When you leave AI Engineering, MLOps and Agentic AI at ODSC AI East 2026, you should walk away with practical patterns you can apply Monday morning:

  • Agent orchestration layers that coordinate multiple smart agents
  • MLOps pipelines that automate model training, deploy, and drift detection
  • Context stores that feed high‑quality information to reasoning layers
  • Observability dashboards that tell you what’s happening in production
  • Guardrails to ensure actions stay aligned with policy and safety goals

These aren’t theoretical. They are part of real deployments you’ll hear about from practitioners like Scott Askinosie, who specializes in context engineering, or engineers from CrewAI and IBM who teach responsible agent design.

Why Does This Matter to You Right Now?

You might be wrestling with stalled pilots, lack of engineering clarity, or failure to deploy models into stable workflows. Most teams in 2026 are still in that phase, the hype around autonomous agents has cooled, and what matters now is infrastructure, reliability, and integration.

That aligns perfectly with ODSC’s mission. You won’t walk away dreaming about agents replacing humans. You’ll leave knowing how to:

  • Tame autonomous workflows
  • Embed AI into operational systems
  • Scale models and agents with stability and accountability.

In other words, you’ll gain skills that bridge the gap between experiments and real value delivery.

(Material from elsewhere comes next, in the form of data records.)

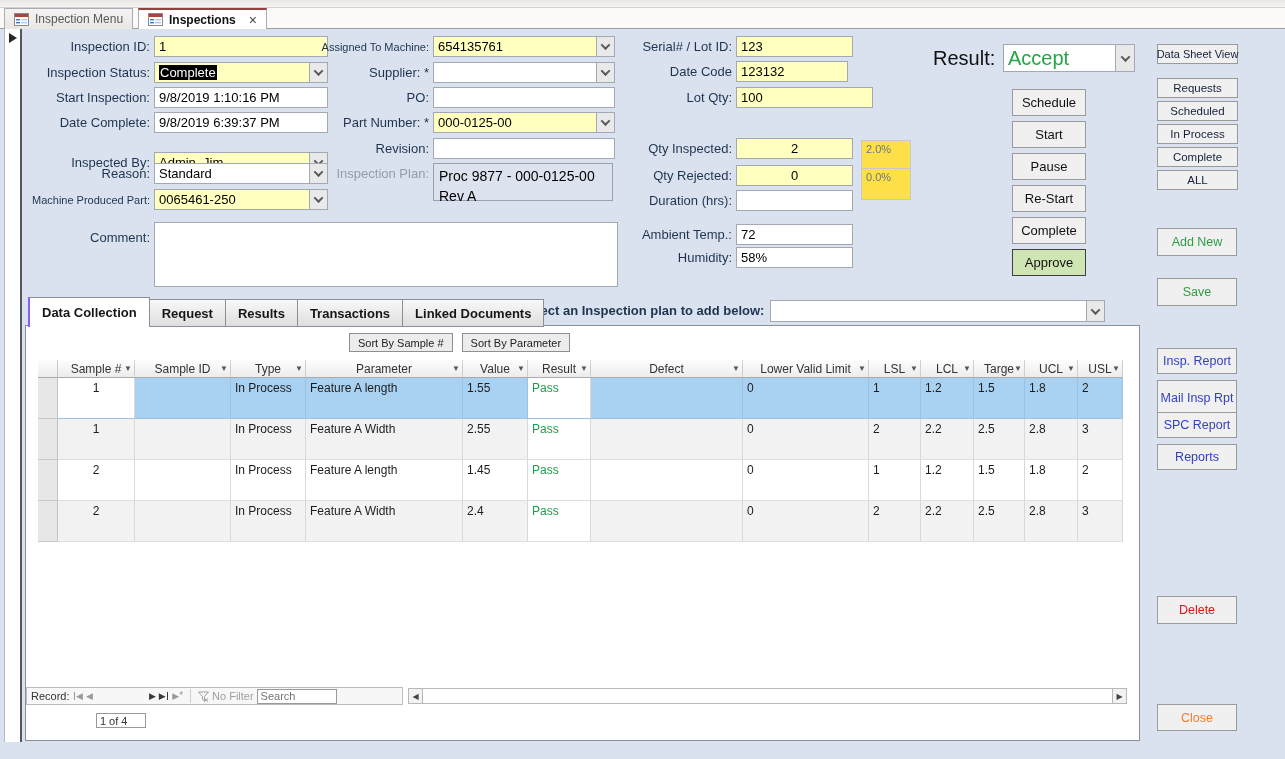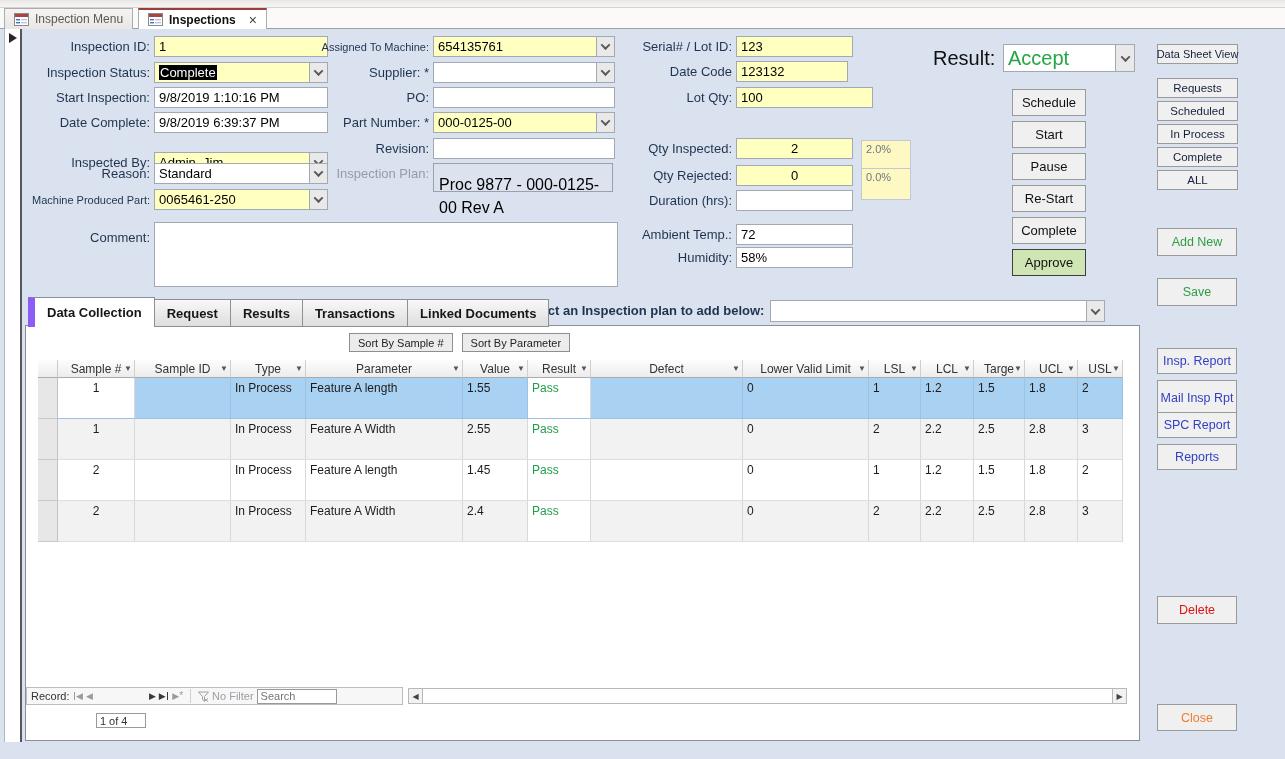--- a/index.html
+++ b/index.html
@@ -23,22 +23,22 @@
   .frow .flabel{padding-top:3px;padding-right:4px;}
   .small-label{font-size:11px;padding-top:5px !important;}
   .gray-label{color:#949ca8;}
   .fbox{height:21px;background:#fff;border:1px solid #a3a9b3;font-size:13px;color:#000;padding:2px 4px;display:flex;align-items:center;overflow:hidden;white-space:nowrap;}
   .yellow{background:#ffffc0;}
   .combo{display:flex;align-items:stretch;}
   .combo .fbox{border-right:none;}
   .combo-btn{width:19px;background:#e9e9e9;border:1px solid #a3a9b3;display:flex;align-items:center;justify-content:center;}
   .chev{width:7px;height:7px;border-right:2px solid #5a5a5a;border-bottom:2px solid #5a5a5a;transform:rotate(45deg) translate(-1px,-1px);}
   .sel-text{background:#000;color:#fff;padding:0 1px;}
-  .pct-box{position:absolute;width:50px;height:32px;background:#fef9c3;border:1px solid #c4c9d1;color:#6f7680;font-size:11px;padding:2px 4px;}
-  .plan-box{width:180px;height:29px;background:#dde3ee;border:1px solid #9aa1ad;color:#000;font-size:16px;padding:9px 5px;line-height:1.45;}
+  .pct-box{position:absolute;width:50px;height:32px;background:#fde047;border:1px solid #c4c9d1;color:#6f7680;font-size:11px;padding:2px 4px;}
+  .plan-box{width:180px;height:38px;background:#dde3ee;border:1px solid #9aa1ad;color:#000;font-size:14px;padding:2px 5px;line-height:1.45;}
   .center-text{justify-content:center;}
 
   .result-label{position:absolute;left:933px;top:47px;font-size:20px;color:#101010;}
   .result-combo{position:absolute;left:1003px;top:44px;}
   .result-combo .fbox{width:112px;height:28px;font-size:20px;color:#25a546;}
   .result-combo .combo-btn{width:20px;}
 
   .btn{background:#f0f0f0;border:1px solid #9a9a9a;display:flex;align-items:center;justify-content:center;color:#14203a;white-space:nowrap;}
   .workflow{position:absolute;left:1012px;top:89px;width:74px;display:flex;flex-direction:column;gap:5px;}
   .workflow .btn{height:27px;font-size:13px;color:#111;}
@@ -49,21 +49,21 @@
   .actbtn{position:absolute;left:1157px;width:80px;font-size:12.5px;}
   .green-text{color:#2e9e44;}
   .blue-text{color:#3340c4;}
   .red-text{color:#e01212;}
   .orange-text{color:#ee7e31;}
 
   
   .subform{position:absolute;left:25px;top:325px;width:1115px;height:416px;background:#fff;border:1px solid #8a8f99;}
   .ptabs{position:absolute;left:28px;top:297px;display:flex;align-items:flex-end;z-index:3;}
   .ptab{height:28px;display:flex;align-items:center;justify-content:center;padding:0 12px;font-weight:bold;font-size:13px;color:#161616;background:linear-gradient(#f8f8f8,#dedede);border:1px solid #8a8f99;border-left:none;}
-  .ptab:first-child{border-left:7px solid #8b5cf6;}
+  .ptab:first-child{border-left:2px solid #8b5cf6;}
   .ptab.active{height:30px;background:#fff;border-bottom:none;}
   .selplan-label{position:absolute;left:521px;top:303px;font-size:13px;font-weight:600;color:#1f3350;}
   .selplan-combo{position:absolute;left:770px;top:300px;}
   .selplan-combo .fbox{width:316px;height:22px;}
   .sortbtns{position:absolute;left:349px;top:333px;display:flex;gap:9px;z-index:4;}
   .sortbtns .btn{height:19px;font-size:11px;padding:0 8px;color:#222;background:#ececec;border:1px solid #8f8f8f;}
 
   
   .sheet{position:absolute;left:38px;top:360px;z-index:4;font-size:12px;color:#1c1c1c;}
   .srow{display:flex;}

What You Can Do Before the Conference?

If you want to hit the ground running, start with:

  • Document‑driven workflows: build a repo of task definitions and failure cases
  • Set up versioned data and model storage for reproducibility
  • Experiment with orchestration tools like LangChain for agent flows
  • Add observability to your current pipelines even if they’re small
  • Practice contextual retrieval with a vector database ahead of training

These steps will make the sessions at ODSC AI East 2026 more meaningful, because you’ll be able to instantly see how concepts apply to your systems.

Conclusion

When you walk into AI Engineering, MLOps and Agentic AI at ODSC AI East 2026, think of it as a workshop for system builders, not theorists. You are stepping into a space where scalable AI infrastructure, resilient deployment pipelines, and autonomous workflows are not just discussed, they’re demonstrated with frameworks, tools, and real‑world examples.

By focusing on the engineering fundamentals, not just the models, you’re positioning yourself to deliver AI that actually works in production, solves real problems, and earns trust within your team and organization.